# Written instruction:
Arrange every line of the items below as a Markdown table with a Row column numbering each line and a Text column holding it, skipping any blank lines.

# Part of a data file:
----------------------------------------

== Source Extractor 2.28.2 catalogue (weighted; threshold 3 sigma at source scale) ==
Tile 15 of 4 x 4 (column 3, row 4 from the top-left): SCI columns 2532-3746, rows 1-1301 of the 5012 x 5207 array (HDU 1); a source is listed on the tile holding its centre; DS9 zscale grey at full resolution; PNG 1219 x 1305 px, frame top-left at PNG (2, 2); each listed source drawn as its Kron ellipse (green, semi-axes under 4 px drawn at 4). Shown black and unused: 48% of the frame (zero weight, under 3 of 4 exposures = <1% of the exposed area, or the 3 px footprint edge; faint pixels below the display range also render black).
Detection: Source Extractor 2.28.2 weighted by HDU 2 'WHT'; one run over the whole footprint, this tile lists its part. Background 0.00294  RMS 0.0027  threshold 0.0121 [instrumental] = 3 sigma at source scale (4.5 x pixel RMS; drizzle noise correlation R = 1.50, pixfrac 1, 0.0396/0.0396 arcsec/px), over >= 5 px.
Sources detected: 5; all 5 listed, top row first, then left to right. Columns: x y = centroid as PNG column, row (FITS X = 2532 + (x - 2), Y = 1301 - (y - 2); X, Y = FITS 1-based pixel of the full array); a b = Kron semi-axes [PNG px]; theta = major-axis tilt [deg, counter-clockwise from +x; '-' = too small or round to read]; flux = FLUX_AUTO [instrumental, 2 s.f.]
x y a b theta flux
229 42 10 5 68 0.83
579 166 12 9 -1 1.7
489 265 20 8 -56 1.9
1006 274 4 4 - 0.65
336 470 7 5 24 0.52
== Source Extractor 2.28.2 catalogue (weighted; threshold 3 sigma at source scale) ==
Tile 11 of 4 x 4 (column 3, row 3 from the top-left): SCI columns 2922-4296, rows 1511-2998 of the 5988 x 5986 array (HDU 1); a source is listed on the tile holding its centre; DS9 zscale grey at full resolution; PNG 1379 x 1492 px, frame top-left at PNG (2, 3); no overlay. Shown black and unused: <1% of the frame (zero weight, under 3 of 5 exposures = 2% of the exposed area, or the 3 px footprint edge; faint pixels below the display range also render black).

----------------------------------------

# Written response:
| Row | Text |
|---|---|
| 1 | == Source Extractor 2.28.2 catalogue (weighted; threshold 3 sigma at source scale) == |
| 2 | Tile 15 of 4 x 4 (column 3, row 4 from the top-left): SCI columns 2532-3746, rows 1-1301 of the 5012 x 5207 array (HDU 1); a source is listed on the tile holding its centre; DS9 zscale grey at full resolution; PNG 1219 x 1305 px, frame top-left at PNG (2, 2); each listed source drawn as its Kron ellipse (green, semi-axes under 4 px drawn at 4). Shown black and unused: 48% of the frame (zero weight, under 3 of 4 exposures = <1% of the exposed area, or the 3 px footprint edge; faint pixels below the display range also render black). |
| 3 | Detection: Source Extractor 2.28.2 weighted by HDU 2 'WHT'; one run over the whole footprint, this tile lists its part. Background 0.00294  RMS 0.0027  threshold 0.0121 [instrumental] = 3 sigma at source scale (4.5 x pixel RMS; drizzle noise correlation R = 1.50, pixfrac 1, 0.0396/0.0396 arcsec/px), over >= 5 px. |
| 4 | Sources detected: 5; all 5 listed, top row first, then left to right. Columns: x y = centroid as PNG column, row (FITS X = 2532 + (x - 2), Y = 1301 - (y - 2); X, Y = FITS 1-based pixel of the full array); a b = Kron semi-axes [PNG px]; theta = major-axis tilt [deg, counter-clockwise from +x; '-' = too small or round to read]; flux = FLUX_AUTO [instrumental, 2 s.f.] |
| 5 | x y a b theta flux |
| 6 | 229 42 10 5 68 0.83 |
| 7 | 579 166 12 9 -1 1.7 |
| 8 | 489 265 20 8 -56 1.9 |
| 9 | 1006 274 4 4 - 0.65 |
| 10 | 336 470 7 5 24 0.52 |
| 11 | == Source Extractor 2.28.2 catalogue (weighted; threshold 3 sigma at source scale) == |
| 12 | Tile 11 of 4 x 4 (column 3, row 3 from the top-left): SCI columns 2922-4296, rows 1511-2998 of the 5988 x 5986 array (HDU 1); a source is listed on the tile holding its centre; DS9 zscale grey at full resolution; PNG 1379 x 1492 px, frame top-left at PNG (2, 3); no overlay. Shown black and unused: <1% of the frame (zero weight, under 3 of 5 exposures = 2% of the exposed area, or the 3 px footprint edge; faint pixels below the display range also render black). |